Padahal, etika demokrasi ataupun hak asasi manusia patut dijunjung tinggi pemimpin dalam sistem demokrasi. Sebab tindakan yang dilakukan oleh pemimpin tentunya sangat berpengaruh pada realitas masyarakat.
Bahkan, filsuf amoral Jerman Friedrich Nietzche sekalipun masih mempertimbangkan perlunya pemimpin yang beretika. Mengambil tafsiran Maudemaire Clark atas pandangan filsuf tersebut terkait moral seorang pemimpin–bahasa Nietzche adalah manusia super (Ubermensch)- dapat dilihat dari seberapa jauh kualitas pengetahuan yang dimilikinya, terkhusus di bidang penguasaan etika dalam konteks berdemokrasi.
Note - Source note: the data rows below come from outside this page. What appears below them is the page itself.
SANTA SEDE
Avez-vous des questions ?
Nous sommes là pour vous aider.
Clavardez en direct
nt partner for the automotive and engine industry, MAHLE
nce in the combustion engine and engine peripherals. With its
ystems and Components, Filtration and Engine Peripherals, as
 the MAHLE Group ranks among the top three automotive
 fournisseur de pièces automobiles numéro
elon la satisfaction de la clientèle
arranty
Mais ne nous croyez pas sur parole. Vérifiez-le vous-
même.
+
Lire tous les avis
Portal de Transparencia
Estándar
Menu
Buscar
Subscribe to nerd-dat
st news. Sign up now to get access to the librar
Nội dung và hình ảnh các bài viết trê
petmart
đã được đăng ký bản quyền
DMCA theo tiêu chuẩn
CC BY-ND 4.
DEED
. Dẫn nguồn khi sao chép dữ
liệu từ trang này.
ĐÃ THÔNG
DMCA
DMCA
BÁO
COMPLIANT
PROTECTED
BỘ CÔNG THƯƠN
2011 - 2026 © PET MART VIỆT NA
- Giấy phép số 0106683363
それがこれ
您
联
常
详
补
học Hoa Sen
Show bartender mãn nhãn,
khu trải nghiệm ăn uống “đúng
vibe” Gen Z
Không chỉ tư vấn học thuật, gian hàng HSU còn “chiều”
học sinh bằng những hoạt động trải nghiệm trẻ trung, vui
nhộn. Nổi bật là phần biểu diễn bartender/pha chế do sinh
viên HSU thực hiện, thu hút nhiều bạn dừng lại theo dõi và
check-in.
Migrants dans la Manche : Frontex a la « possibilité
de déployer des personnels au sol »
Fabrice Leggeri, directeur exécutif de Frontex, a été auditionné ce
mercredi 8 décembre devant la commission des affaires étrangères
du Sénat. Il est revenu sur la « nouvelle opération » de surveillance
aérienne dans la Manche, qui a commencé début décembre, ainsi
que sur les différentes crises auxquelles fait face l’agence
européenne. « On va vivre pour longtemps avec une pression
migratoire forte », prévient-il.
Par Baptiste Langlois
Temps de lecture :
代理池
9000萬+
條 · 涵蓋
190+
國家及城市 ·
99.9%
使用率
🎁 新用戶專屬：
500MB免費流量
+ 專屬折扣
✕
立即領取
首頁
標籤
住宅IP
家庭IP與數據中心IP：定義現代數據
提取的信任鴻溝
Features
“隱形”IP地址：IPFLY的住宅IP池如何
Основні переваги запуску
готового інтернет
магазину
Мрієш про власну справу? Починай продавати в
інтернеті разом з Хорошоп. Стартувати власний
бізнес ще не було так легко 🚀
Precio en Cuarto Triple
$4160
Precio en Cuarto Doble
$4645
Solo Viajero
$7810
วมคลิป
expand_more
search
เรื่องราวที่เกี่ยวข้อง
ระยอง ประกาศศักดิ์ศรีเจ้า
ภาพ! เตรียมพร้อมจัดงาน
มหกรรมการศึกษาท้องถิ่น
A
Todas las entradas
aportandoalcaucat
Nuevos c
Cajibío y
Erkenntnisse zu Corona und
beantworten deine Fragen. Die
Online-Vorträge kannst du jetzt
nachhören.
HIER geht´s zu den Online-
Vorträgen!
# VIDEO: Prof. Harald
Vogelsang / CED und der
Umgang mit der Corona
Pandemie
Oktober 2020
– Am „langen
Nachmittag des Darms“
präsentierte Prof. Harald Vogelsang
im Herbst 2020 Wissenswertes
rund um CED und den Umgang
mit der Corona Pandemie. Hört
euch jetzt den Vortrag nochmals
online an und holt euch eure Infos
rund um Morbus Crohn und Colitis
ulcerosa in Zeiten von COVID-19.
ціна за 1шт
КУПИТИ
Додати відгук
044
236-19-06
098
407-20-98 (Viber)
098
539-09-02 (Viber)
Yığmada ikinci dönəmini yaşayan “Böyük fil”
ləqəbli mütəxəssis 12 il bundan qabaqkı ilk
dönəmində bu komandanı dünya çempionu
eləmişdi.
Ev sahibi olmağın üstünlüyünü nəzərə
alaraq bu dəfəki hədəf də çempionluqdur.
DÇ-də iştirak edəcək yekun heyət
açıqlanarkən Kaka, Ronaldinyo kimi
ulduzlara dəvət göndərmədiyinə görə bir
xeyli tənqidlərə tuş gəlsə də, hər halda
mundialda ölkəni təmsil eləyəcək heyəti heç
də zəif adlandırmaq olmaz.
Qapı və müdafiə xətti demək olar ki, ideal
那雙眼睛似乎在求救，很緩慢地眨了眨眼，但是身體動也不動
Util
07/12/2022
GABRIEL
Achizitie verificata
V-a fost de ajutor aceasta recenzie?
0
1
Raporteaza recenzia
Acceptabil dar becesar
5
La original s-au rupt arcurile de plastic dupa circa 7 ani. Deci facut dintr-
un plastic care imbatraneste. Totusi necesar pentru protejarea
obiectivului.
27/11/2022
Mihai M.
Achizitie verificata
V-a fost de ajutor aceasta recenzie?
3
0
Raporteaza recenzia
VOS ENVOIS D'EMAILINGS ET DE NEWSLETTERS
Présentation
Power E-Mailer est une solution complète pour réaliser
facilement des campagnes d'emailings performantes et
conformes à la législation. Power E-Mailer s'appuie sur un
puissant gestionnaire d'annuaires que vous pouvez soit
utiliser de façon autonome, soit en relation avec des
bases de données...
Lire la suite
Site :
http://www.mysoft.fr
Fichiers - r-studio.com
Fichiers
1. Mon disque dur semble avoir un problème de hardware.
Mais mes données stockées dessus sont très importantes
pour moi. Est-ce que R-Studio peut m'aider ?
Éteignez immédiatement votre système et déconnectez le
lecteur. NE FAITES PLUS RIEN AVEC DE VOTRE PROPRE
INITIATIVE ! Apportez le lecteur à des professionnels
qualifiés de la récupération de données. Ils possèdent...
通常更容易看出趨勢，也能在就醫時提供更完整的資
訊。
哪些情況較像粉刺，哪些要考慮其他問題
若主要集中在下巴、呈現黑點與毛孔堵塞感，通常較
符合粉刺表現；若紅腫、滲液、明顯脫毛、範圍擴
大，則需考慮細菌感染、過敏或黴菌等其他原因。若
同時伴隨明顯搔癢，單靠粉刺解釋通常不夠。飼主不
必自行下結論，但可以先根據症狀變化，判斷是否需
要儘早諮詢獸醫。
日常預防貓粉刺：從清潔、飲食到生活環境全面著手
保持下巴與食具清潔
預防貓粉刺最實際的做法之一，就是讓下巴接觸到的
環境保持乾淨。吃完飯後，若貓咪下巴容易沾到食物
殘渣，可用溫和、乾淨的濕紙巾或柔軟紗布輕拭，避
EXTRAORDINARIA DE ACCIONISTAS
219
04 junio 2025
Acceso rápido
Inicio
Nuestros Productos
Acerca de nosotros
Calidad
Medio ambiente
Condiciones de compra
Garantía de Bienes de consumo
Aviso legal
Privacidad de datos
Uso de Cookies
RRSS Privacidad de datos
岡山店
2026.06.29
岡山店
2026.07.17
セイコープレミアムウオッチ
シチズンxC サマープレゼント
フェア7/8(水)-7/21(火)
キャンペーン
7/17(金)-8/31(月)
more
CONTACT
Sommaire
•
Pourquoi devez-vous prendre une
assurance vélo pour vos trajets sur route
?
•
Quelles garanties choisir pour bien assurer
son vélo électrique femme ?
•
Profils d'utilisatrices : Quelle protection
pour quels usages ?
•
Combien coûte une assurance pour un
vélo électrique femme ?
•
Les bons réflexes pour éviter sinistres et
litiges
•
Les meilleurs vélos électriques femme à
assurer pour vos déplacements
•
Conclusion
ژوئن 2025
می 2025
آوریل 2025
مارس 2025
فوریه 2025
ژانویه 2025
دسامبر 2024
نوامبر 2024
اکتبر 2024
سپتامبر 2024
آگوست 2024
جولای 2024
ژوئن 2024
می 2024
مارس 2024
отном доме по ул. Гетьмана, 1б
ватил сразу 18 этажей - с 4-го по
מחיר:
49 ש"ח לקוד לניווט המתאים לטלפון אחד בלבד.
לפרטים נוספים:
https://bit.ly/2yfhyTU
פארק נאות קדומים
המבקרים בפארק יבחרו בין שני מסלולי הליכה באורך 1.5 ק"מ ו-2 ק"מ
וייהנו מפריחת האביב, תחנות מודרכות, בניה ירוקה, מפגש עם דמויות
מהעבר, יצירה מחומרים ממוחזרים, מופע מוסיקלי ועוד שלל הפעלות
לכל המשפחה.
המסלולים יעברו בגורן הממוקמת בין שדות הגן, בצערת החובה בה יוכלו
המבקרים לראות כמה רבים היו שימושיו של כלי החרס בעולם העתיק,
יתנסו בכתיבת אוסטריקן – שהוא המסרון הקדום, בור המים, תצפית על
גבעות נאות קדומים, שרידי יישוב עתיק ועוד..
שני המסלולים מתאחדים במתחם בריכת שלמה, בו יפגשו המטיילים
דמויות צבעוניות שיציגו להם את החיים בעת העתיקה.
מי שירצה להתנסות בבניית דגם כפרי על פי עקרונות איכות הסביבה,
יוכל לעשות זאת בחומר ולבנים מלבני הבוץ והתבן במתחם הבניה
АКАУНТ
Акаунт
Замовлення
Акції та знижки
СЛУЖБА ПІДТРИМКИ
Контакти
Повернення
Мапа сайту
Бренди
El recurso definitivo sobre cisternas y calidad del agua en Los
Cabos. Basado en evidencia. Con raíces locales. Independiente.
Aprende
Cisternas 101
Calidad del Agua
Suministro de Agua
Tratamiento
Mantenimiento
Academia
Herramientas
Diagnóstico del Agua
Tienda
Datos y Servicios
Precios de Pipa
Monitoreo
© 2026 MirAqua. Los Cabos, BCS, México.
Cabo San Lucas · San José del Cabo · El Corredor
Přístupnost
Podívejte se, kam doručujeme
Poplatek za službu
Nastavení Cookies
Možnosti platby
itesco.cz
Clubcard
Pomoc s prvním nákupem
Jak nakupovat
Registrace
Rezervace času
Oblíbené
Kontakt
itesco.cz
Ketika seorang Ubermensch memimpin suatu negara, dirinya mampu menggiring pengurangan potensi konflik seperti represifitas terhadap lawan politik, hingga menjunjung tinggi HAM. Sehingga, tatanan masyarakat yang harmonis dapat terjadi.
Kalau saja pemimpin itu malah melegitimasi kekuasaannya dengan mengatasnamakan kekerasan di panggung demokrasi dan tidak sesuai dengan moral masyarakat. Sederhananya, apakah itu buruk dan harus diberontak dan digulingkan?
Novel ini menawarkan suatu pengalaman membaca yang unik karena menyingkap sisi kediktatoran di Brazil dalam kemeriahan Piala Dunia 1970. Namun, sayangnya terdapat kelemahan di mana sedikitnya informasi umum terkait peristiwa asli di Brasil kala itu. Mungkin saja jika lebih ditambahkan, novel ini akan semakin menegangkan dan memberi khazanah baru dalam kesusastraan.